ERIC Number: ED284325
Record Type: RIE
Publication Date: 1986-Oct
Reference Count: 0
Becoming Home Schoolers.
Van Galen, Jane A.
This paper describes an ethnographic study of how fundamentalist Christian parents new to home schooling are socialized to norms, beliefs, and values of the Christian home schooling organizations with which they are affiliated. Research involved participant observation and interviews with "home schoolers" and educators over an 18-month period. Half of the children from the 16 families (including 23 parents) interviewed had never attended school; those from remaining families had withdrawn from public or private schools. Thirteen families described themselves as conservative Christians; other families had no religious affiliation. Home schoolers' shared beliefs and practices were analyzed from documents, newsletters, observation, and interviews conducted with state and local education officials involved with home schooling. Interview results show that parents generally learn about home schooling through people, events, or media that are integral to their established lifestyles. Parents' decision to teach their own children is rarely a culmination of long and careful deliberation. Many told of emotionally committing themselves to the decision soon after learning that this would be possible.
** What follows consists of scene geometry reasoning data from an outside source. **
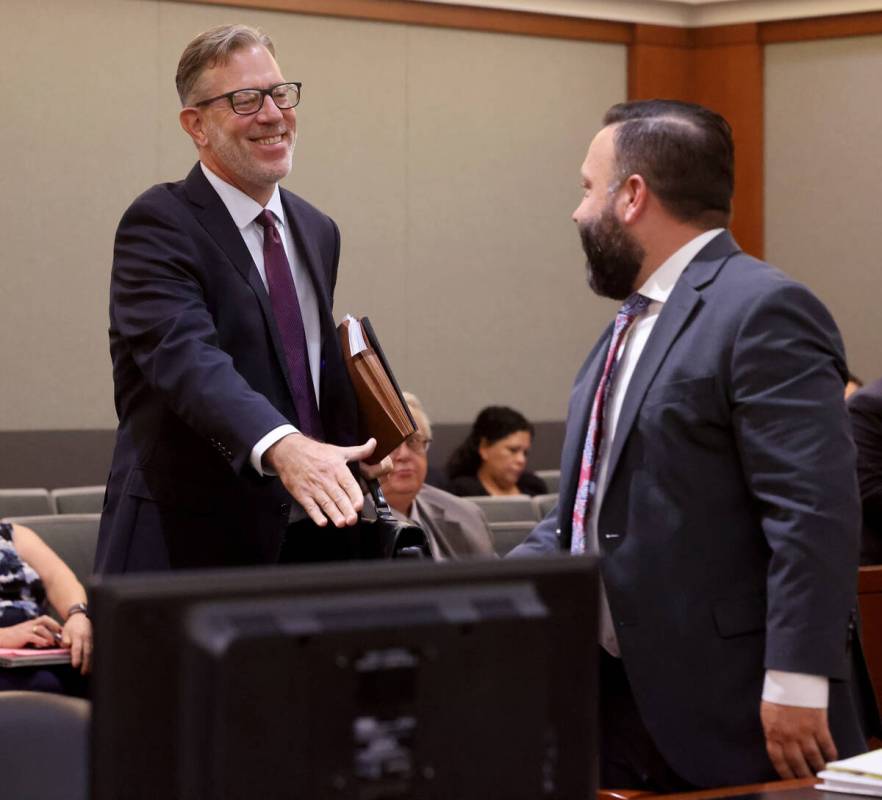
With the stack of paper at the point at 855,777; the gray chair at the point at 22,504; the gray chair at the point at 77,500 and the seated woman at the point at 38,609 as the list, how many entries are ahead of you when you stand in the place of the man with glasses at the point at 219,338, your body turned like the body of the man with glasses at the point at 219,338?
1

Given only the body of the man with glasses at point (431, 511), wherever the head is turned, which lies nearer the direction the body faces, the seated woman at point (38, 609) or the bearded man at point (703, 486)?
the bearded man

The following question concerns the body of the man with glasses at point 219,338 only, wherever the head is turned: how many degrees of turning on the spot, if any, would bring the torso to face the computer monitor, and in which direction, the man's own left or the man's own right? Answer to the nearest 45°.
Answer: approximately 45° to the man's own right

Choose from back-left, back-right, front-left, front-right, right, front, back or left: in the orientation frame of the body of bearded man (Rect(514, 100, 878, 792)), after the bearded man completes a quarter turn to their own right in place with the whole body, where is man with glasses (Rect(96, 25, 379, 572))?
front-left

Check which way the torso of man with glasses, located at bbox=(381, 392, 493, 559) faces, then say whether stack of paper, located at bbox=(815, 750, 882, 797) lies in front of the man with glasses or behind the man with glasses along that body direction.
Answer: in front

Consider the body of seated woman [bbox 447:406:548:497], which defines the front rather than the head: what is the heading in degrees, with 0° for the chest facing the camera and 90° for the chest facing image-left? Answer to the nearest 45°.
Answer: approximately 315°

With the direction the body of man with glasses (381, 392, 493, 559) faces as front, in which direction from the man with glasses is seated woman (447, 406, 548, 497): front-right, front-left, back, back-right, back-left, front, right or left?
back

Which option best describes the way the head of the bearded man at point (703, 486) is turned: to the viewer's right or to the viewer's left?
to the viewer's left

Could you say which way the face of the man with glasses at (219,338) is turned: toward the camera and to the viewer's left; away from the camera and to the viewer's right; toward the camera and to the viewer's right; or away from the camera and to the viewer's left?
toward the camera and to the viewer's right

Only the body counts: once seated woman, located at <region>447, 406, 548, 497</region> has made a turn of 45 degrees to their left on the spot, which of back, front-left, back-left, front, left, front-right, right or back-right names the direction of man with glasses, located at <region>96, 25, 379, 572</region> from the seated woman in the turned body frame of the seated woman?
right

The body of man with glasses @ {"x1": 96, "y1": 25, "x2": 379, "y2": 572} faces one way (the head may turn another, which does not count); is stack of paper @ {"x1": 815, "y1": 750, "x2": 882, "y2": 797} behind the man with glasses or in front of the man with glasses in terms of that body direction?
in front

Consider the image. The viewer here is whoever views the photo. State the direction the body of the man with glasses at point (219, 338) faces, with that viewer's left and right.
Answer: facing the viewer and to the right of the viewer

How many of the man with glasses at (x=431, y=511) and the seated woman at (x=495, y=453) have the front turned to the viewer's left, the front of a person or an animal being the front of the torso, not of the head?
0

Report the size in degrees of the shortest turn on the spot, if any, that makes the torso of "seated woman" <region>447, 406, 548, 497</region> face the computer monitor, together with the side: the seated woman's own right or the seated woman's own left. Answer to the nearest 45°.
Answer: approximately 45° to the seated woman's own right

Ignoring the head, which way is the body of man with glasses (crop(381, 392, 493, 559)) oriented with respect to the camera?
toward the camera

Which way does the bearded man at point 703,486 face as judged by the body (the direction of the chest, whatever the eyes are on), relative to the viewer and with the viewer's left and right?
facing the viewer and to the left of the viewer

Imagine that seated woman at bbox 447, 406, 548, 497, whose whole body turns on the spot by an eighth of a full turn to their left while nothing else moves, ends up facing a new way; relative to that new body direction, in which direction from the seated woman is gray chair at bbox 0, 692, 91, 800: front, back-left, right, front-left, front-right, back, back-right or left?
right
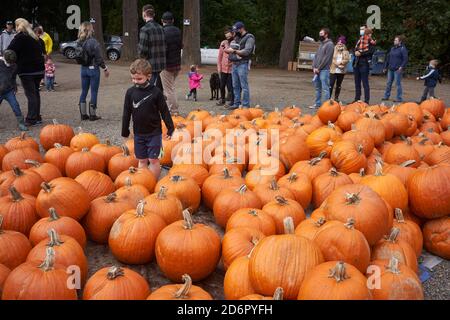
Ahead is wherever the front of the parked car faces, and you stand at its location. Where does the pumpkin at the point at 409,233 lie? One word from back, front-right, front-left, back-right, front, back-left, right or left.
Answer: left

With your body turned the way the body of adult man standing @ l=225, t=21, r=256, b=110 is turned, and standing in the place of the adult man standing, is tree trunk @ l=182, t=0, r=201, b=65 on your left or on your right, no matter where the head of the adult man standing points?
on your right

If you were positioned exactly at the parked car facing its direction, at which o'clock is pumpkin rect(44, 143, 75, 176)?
The pumpkin is roughly at 9 o'clock from the parked car.

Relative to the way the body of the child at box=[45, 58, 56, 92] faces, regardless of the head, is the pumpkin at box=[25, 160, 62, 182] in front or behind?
in front

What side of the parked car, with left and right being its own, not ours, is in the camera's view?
left

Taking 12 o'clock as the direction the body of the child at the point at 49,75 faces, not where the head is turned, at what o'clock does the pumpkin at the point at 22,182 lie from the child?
The pumpkin is roughly at 12 o'clock from the child.

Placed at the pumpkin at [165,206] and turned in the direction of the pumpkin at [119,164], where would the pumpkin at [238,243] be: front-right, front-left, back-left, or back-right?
back-right

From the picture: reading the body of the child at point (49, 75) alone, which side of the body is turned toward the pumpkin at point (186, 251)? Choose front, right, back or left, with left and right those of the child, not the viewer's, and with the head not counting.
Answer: front

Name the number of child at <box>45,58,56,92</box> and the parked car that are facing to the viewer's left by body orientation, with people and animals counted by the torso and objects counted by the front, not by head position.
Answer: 1

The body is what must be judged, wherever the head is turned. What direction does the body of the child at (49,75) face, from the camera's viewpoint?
toward the camera

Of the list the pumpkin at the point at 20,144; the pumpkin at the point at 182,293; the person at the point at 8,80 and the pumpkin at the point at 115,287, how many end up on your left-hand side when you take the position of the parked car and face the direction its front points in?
4

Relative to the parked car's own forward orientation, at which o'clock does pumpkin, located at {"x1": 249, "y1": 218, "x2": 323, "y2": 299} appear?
The pumpkin is roughly at 9 o'clock from the parked car.

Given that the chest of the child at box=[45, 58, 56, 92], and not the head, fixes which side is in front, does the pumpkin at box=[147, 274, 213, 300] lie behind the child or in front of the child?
in front

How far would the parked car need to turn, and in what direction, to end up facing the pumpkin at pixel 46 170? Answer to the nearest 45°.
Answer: approximately 90° to its left

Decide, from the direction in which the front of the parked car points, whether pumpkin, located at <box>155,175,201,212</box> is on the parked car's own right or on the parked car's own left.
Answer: on the parked car's own left
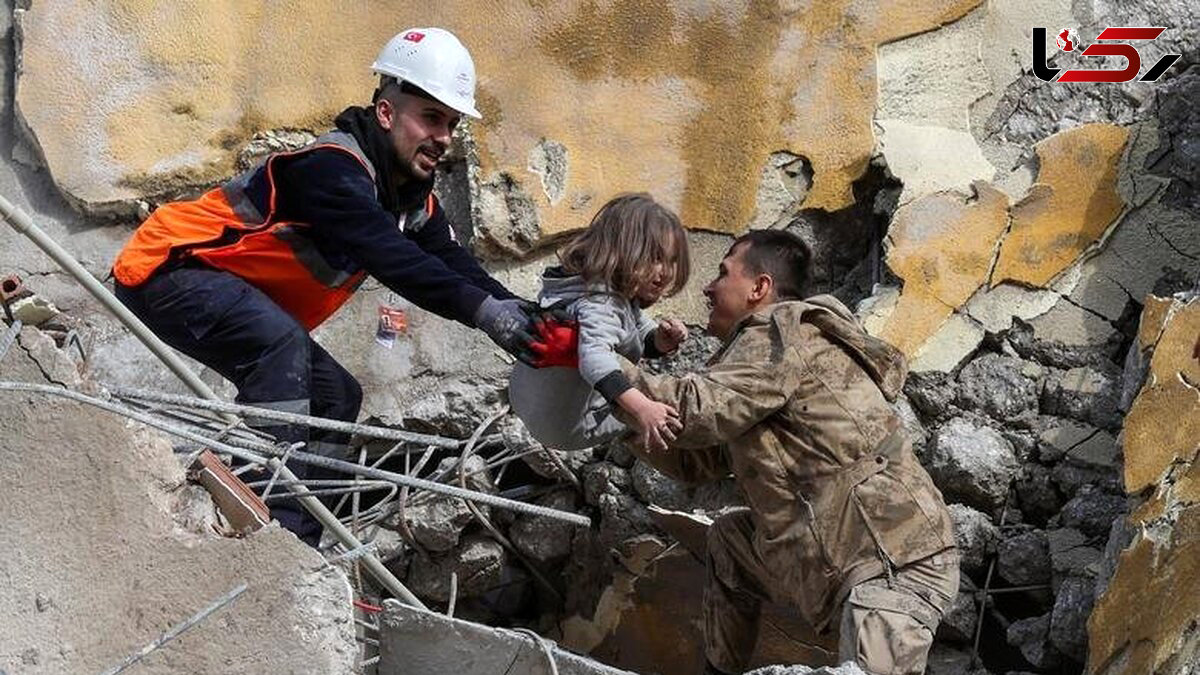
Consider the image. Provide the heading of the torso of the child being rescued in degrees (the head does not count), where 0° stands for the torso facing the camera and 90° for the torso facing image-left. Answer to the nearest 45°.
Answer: approximately 270°

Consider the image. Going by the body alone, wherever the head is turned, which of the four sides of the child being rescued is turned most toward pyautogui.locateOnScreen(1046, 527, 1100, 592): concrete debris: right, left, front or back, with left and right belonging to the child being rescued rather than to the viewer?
front

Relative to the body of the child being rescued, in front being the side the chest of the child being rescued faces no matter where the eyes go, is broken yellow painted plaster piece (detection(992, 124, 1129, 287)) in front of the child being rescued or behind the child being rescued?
in front

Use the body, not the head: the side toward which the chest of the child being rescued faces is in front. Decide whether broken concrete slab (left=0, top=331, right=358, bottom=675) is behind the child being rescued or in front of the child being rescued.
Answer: behind

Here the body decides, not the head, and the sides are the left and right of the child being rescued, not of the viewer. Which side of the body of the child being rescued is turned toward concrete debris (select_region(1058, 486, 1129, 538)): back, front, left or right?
front

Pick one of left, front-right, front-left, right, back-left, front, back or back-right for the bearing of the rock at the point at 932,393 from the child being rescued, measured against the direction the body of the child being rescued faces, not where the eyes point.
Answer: front-left

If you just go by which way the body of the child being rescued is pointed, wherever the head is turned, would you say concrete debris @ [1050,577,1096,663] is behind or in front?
in front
According to interviewees, "independent" and "intuitive" decisionmaking about curricular materials and other educational matters characterized their early days of home schooling. (CJH)
Publication Type: Speeches/Meeting Papers; Reports - Descriptive
Education Level: N/A
Audience: Researchers; Policymakers
Authoring Institution: N/A
Note: Paper presented at the Annual Meeting of the American Educational Studies Association (Pittsburgh, PA, October 1986).